What blogs inspire your creativity? Who's creativity are you celebrating today? And what part of your own creativity do you find takes a lot of your time and patience?

Have a Very Creative Day!

Monday, June 16, 2008

So Many Gifts!

On Friday, I received a beautiful package in the mail. This package was full of treasures from our dear friend, Suki. She not only created the beautiful gifts with her art, but also with her words.

This photograph shows the items which were in the box. The wrapping paper was so beautiful. You can see that as a background for these items. The golden ribbon tied up the blue was also very beautiful. The card in the upper right corner was made by Suki and included a description of the meaning and the intention of the artist.

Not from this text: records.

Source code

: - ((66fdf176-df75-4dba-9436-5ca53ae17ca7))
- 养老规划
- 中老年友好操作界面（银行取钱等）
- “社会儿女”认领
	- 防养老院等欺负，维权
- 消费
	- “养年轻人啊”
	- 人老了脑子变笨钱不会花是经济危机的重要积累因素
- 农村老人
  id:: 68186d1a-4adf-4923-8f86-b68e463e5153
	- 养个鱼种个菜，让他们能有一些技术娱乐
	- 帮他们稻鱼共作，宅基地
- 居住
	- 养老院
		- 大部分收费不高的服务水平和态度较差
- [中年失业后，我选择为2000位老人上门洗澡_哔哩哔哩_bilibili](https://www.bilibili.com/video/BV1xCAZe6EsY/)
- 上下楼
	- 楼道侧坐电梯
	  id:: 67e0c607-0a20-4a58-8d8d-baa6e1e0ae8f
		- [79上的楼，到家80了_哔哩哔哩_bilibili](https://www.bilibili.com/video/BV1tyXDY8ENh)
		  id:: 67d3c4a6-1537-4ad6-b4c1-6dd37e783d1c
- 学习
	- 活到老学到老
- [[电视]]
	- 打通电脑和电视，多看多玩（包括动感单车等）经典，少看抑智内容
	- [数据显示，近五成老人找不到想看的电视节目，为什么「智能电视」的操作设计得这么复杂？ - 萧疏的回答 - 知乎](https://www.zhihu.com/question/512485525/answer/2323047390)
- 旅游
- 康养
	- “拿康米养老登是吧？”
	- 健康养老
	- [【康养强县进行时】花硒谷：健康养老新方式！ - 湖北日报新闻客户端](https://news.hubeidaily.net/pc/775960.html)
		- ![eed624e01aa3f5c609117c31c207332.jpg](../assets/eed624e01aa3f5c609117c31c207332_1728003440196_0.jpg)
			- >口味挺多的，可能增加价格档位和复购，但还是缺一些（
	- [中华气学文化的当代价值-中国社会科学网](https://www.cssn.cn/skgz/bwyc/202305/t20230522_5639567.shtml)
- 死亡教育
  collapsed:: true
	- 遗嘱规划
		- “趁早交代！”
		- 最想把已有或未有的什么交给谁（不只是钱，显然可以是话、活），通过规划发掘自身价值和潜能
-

There were three books in this box, as well. One is a small magazine written by Rice Freeman-Zachery who also writes Notes from the Voodoo Cafe. Another book is Shaun Mcniff's book, Art Heals: How Creativity Cures the Soul. I am a great fan of Shaun Mcniff. But the book I am really excited to read right now is Suki's own novel, Catching the Light. Now if you are interested in this book and another secret title, please visit Suki's blog as she is having a little contest to give some books away.
Another gift in the box from Suki was this tiny Japanese book she made! Isn't it adorable? I really love the design, the paper and everything about it.
Look how tiny this little book is....and my hand is definitely on the small side.
Suki also read on this blog how I collect tiny pottery, so on her recent trip to Cape Cod, she stopped in at Diane Heart Pottery and purchased this small pot for my collection. Look at the detail of this little piece and the colors. It also feels so lovely in my hands.
Inside the little pot were these shells from the beach in Cape Cod along with a piece of sea glass. Suki picked these up for me during her trip. I am so very touched with this effort. I also have a collection of shells from around the world, but I did not have any from Cape Cod!
Now this is one of my very favorite pieces in the box. This is Suki's card! She hand makes these...a little piece of art for each person who receives her card! On the back, she has handwritten her email address!

I receive so many gifts from blog friends each day on your blogs. This package was a lovely extra. I can't stop touching these items...something you can't do digitally! :)

Thank you Suki....and Thank You All for all the many treasures and gifts you share with me and with everyone you meet each day! Artists are so generous!

Now go and visit Suki's blog and see the treasures she is giving away!

Today...I send you each a big hug, a beautiful day and Love!